--- EXTRACT PROVIDED ---

Government Strengthens Precious Metals Import Norms to Curb CEPA Misuse with UAE.

National

On May 19, 2025, the Government of India (GoI) revised import rules for gold and silver, restricting their import to nominated agencies, qualified jewellers, and valid Tariff Rate Quota (TRQ) holders under the India-UAE Comprehensive Economic Partnership Agreement (CEPA) with immediate effect.


      - The revised rules were issued by the Directorate General of Foreign Trade (DGFT) under the Ministry of Commerce & Industry (MoCI) to curb misuse and ensure more regulated trade.

      - The new norms allow the import of unwrought, semi-manufactured, and powdered gold, but only under specific conditions, particularly through the India International Bullion Exchange (IIBX) or by licensed refineries under the Actual User condition.

--- SOURCE INFORMATION ---

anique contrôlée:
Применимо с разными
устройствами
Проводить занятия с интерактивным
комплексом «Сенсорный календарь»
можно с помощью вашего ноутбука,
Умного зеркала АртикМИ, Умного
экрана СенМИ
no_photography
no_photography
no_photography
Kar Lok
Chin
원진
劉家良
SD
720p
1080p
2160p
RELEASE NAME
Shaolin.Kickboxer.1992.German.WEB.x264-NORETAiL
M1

---

TASK SET:
1) Which abbreviations does the gold import article define by giving a full name followed by the short form in parentheses? List each one with its full name.
2) Rewrite everything in the gold import article from "- The revised" down to "Actual User condition.", replacing "licensed refineries" with "approved refineries".

ANSWERS BY ITEM NUMBER:
1)
GoI: Government of India
TRQ: Tariff Rate Quota
CEPA: Comprehensive Economic Partnership Agreement
DGFT: Directorate General of Foreign Trade
MoCI: Ministry of Commerce & Industry
IIBX: India International Bullion Exchange

2)
- The revised rules were issued by the Directorate General of Foreign Trade (DGFT) under the Ministry of Commerce & Industry (MoCI) to curb misuse and ensure more regulated trade.

      - The new norms allow the import of unwrought, semi-manufactured, and powdered gold, but only under specific conditions, particularly through the India International Bullion Exchange (IIBX) or by approved refineries under the Actual User condition.